JRuby disabling ObjectSpace: what implications?

Robert Klemme wrote:

You just hit on exactly why we don't use JVMTI for ObjectSpace. It would certainly work, but it would add a lot of overhead we'd never expect people to accept in a real application. Plus, it would track far more object instances than we actually want tracked.

Why is that? I mean, you could selectively decide which instances to track.

Actually, we do that a bit already. For example, we do not track arrays constructed during argument processing, since they are typically transient. The problem is that we could only choose to track all Ruby objects, for example...which would cripple other JRuby apps running in the same process.

In general, though, we haven't explored JVMTI because we want JRuby to be the best production environment for deploying apps, and nobody will EVER turn on JVMTI on their production servers.

Alternatively there may be another method that does not need instrumentation and that can give you access to every (reachable) object in the JVM.

If there is...we haven't found it. The "linked weakref list" has been the least overhead so far, and it's still a lot of overhead.
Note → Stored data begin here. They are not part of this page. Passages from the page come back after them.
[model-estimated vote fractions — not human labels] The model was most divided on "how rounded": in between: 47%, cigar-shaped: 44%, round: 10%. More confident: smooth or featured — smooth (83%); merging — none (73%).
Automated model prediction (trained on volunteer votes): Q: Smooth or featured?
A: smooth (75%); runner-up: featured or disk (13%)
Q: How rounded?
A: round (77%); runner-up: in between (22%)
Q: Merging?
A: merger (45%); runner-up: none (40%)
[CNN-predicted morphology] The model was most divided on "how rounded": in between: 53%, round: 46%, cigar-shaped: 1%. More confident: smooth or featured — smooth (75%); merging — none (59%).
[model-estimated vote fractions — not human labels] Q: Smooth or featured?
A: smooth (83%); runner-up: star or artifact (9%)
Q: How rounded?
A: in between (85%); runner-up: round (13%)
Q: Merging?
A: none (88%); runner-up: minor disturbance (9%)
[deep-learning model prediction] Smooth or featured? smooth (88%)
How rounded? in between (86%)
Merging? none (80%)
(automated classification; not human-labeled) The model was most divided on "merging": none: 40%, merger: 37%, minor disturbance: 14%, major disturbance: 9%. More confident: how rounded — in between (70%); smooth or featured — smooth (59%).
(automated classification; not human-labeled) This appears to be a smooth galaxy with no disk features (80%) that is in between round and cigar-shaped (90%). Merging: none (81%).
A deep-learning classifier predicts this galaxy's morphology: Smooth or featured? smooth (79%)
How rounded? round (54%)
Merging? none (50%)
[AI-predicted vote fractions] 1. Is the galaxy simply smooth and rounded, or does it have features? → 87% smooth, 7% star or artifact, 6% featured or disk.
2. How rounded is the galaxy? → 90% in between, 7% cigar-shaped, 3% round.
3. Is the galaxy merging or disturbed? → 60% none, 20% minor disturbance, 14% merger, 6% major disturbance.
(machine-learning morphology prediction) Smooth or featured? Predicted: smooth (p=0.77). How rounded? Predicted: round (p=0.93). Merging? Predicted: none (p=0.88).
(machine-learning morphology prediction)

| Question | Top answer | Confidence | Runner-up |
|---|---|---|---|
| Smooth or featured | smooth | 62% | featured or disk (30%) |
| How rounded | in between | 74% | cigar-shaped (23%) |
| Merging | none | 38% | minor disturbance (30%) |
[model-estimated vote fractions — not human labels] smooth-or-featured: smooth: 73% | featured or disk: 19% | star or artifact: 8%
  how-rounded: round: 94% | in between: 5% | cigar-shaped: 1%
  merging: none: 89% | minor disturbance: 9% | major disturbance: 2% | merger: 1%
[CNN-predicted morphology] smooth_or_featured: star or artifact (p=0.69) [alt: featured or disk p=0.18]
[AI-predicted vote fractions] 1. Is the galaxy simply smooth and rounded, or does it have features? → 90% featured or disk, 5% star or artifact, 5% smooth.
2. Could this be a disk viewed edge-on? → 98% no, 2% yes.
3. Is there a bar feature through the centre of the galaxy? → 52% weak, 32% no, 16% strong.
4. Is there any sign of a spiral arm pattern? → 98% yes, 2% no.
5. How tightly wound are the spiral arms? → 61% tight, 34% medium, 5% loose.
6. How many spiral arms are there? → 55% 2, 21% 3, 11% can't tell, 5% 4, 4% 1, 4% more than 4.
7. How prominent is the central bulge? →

Hmm, but there are iteration methods like #each_object:
JVM(TM) Tool Interface 1.0.38

I was referring to non-JVMTI solutions, but you're right, JVMTI does provide this capability.

Did you put them down because of the "stop the world" approach? I'd say that would be ok - at least it's better than not having ObjectSpace. And also, there would be no overhead. Question is only whether it's ok to invoke arbitrary byte code (which would happen during the iteration callback).

Is it really ok? You need to remember that JRuby opens up the possibility of running many, many applications in the same process, as well as asynchronous algorithms with true parallel threads. We can't expect people to cripple all that so they can walk EVERY object in the system. "Stop the world" is awful when you start breaking the ability to do many things in parallel, as you can in JRuby.

But it may be that for cases where each_object is needed, this is a reasonable thing to do. I think if someone were to submit an implementation of each_object that uses JVMTI, we would certainly accept it :slight_smile:

ObjectSpace is just not compatible with any GC that requires the ability to move objects around in memory,

I don't think that moving is an issue. If it were, JVM's would not work the way they do (object references are no pointers to memory locations). In other words, all programs would have the same problems #each_object had.

The problem is not so much that the object references move as that you would have to lock the memory locations for some period of time to be able to walk the object table. And I think that's *bad* especially when we're looking at JRuby allowing folks to run dozens of apps in the same process and memory space out of the box. We can't lock things down like that.

- Charlie

···

On 28.10.2007 17:19, Charles Oliver Nutter wrote:

evanwebb@gmail.com wrote:

I think of each_object as very much a MRI implementation feature that
the rest of us
implementors struggle to implement. Because of this, the community and
core members of
each implementation need to really beginning discussing whether or not
each_object is a
Ruby feature or an MRI feature.

That's actually a really good point. each_object is more a feature of an individual implementation's memory model than a general feature that can be applied to every Ruby implementation. In many cases, like ours, you simply don't have control over that memory model enough to provide a real each_object implementation (and _id2ref requires tricks too, but it's at least bounded and explicit). So it may be fair to say that each_object is an MRI feature we emulate, but cannot simulate well enough for it to translate appropriately.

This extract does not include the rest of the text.